Soil Depressions Near the Seawall
Soil depressions appear due to the loss of soil near the structure. Water is seeping through or underneath the seawall, weakening the structure and contributing to soil erosion. Strong surrounding soil is critical to a healthy seawall.
Rust Stains on the Surface
Rust stains are a sign of corroded rebar inside the concrete. Corroded rebar expands, cracking and destabilizing the structure.
Movement or Shifting of the Seawall
Hydrostatic pressure and/or lack of supporting soil around the structure can cause sections of the wall to move or shift over time.
Cracks in the Concrete
Cracks in the concrete can be caused by spalling due to rebar corrosion, or movement due to hydrostatic pressure and unstable soil.
Additional Signs of Seawall Failure
- Blocked or clogged weep holes (vents that are used for draining landward side water build-up to relieve hydrostatic pressure).
- Sand or soil deposits at the bottom of the wall panel joints on the water side. This indicates sediment seeping through the joints from the landward side.
- Damage to structures up to 100 feet away. Water infiltration on the landward side can expand a great distance when proper venting/drainage is not occurring. Look for sinkholes, depressions, and/or sunken concrete in the general area surrounding the seawall.

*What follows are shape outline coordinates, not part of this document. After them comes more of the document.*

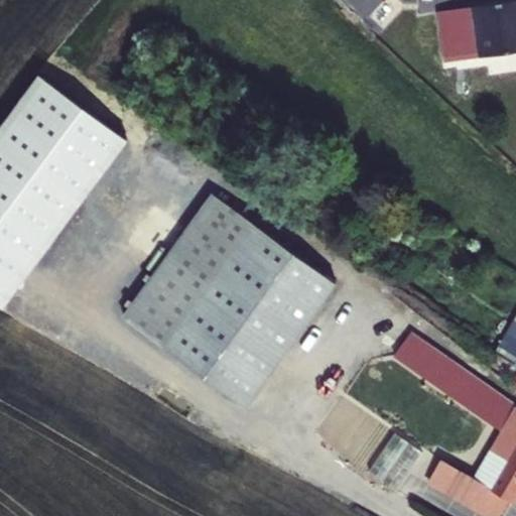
[(381,0),(346,0),(368,18),(381,0)]
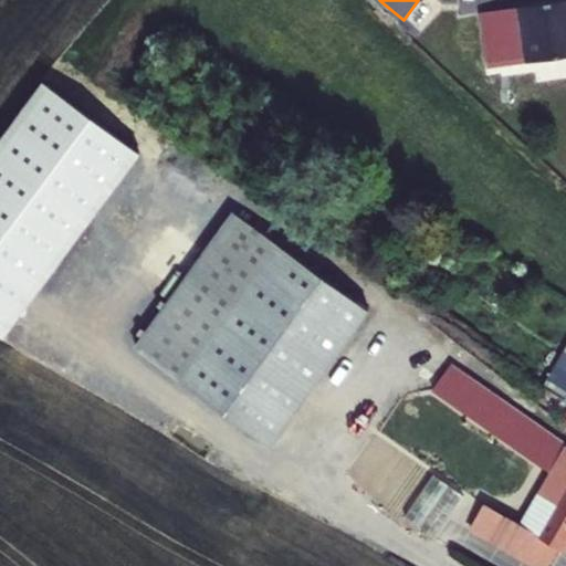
[(565,0),(553,0),(481,13),(493,67),(565,54),(565,0)]
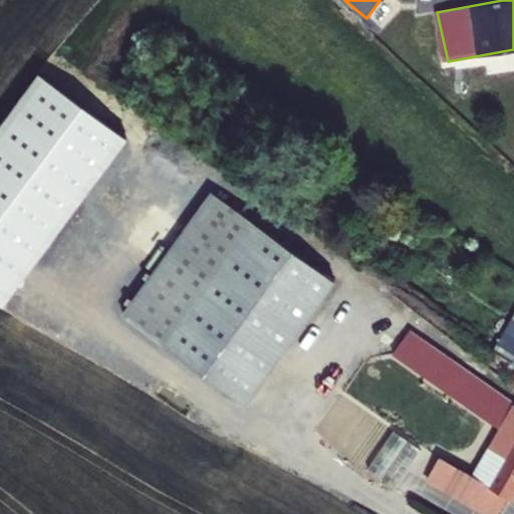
[(0,302),(3,305),(132,135),(39,71),(0,123),(0,302)]
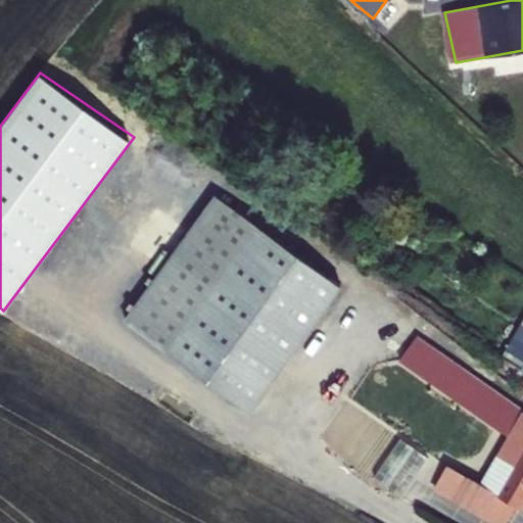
[(169,348),(256,229),(217,197),(127,318),(169,348)]
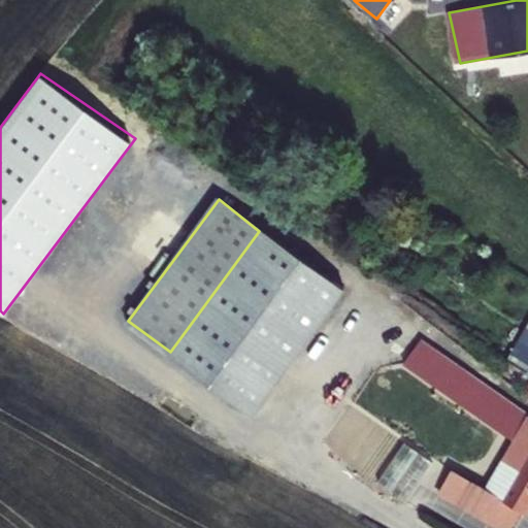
[(259,231),(170,352),(252,416),(341,289),(259,231)]
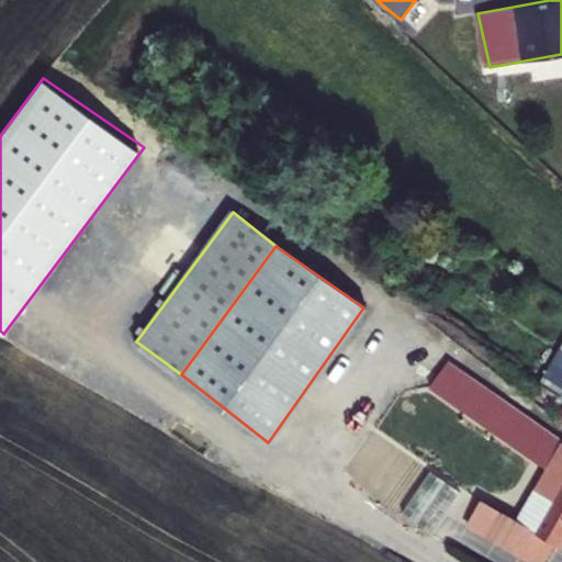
[(467,523),(529,561),(544,561),(552,543),(561,550),(561,548),(561,440),(450,362),(430,384),(549,472),(516,524),(481,497),(467,523)]
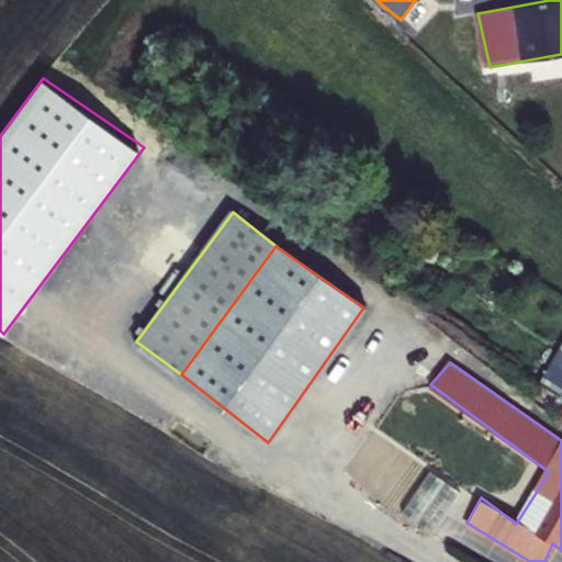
[(561,378),(554,374),(546,386),(561,396),(561,378)]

Seawall Repair Network’s Proprietary Repair Process
Let’s review the proprietary repair process used by Seawall Repair Network’s preferred marine contractors. First, crews perform deep injections of SW-RP1 repair material directly behind each panel joint in the seawall. This process fills all the voids while permeating and strengthening the soil. The permeated soil becomes as hard as crystalline bedrock. Next, a new pressure relief system is created by coring through weep hole channels and the layer of resin that has been installed behind them. These new channels extend through the permeated soil and into the soil on the landward side. Proprietary pressure release technology is then installed to regulate the release of hydrostatic pressure from any new water that may form behind the wall in the future. Because pressure release technology also stops landward-side soil from passing through the dewatering channels, it prevents new erosion and void formations. If needed, seawall preservation treatments can also be applied to the concrete. The support of high-strength SW-RP1 repair material, combined with the regulation of hydrostatic pressure and concrete preservation treatment protects the seawall from subsequent movement, damage, or failure.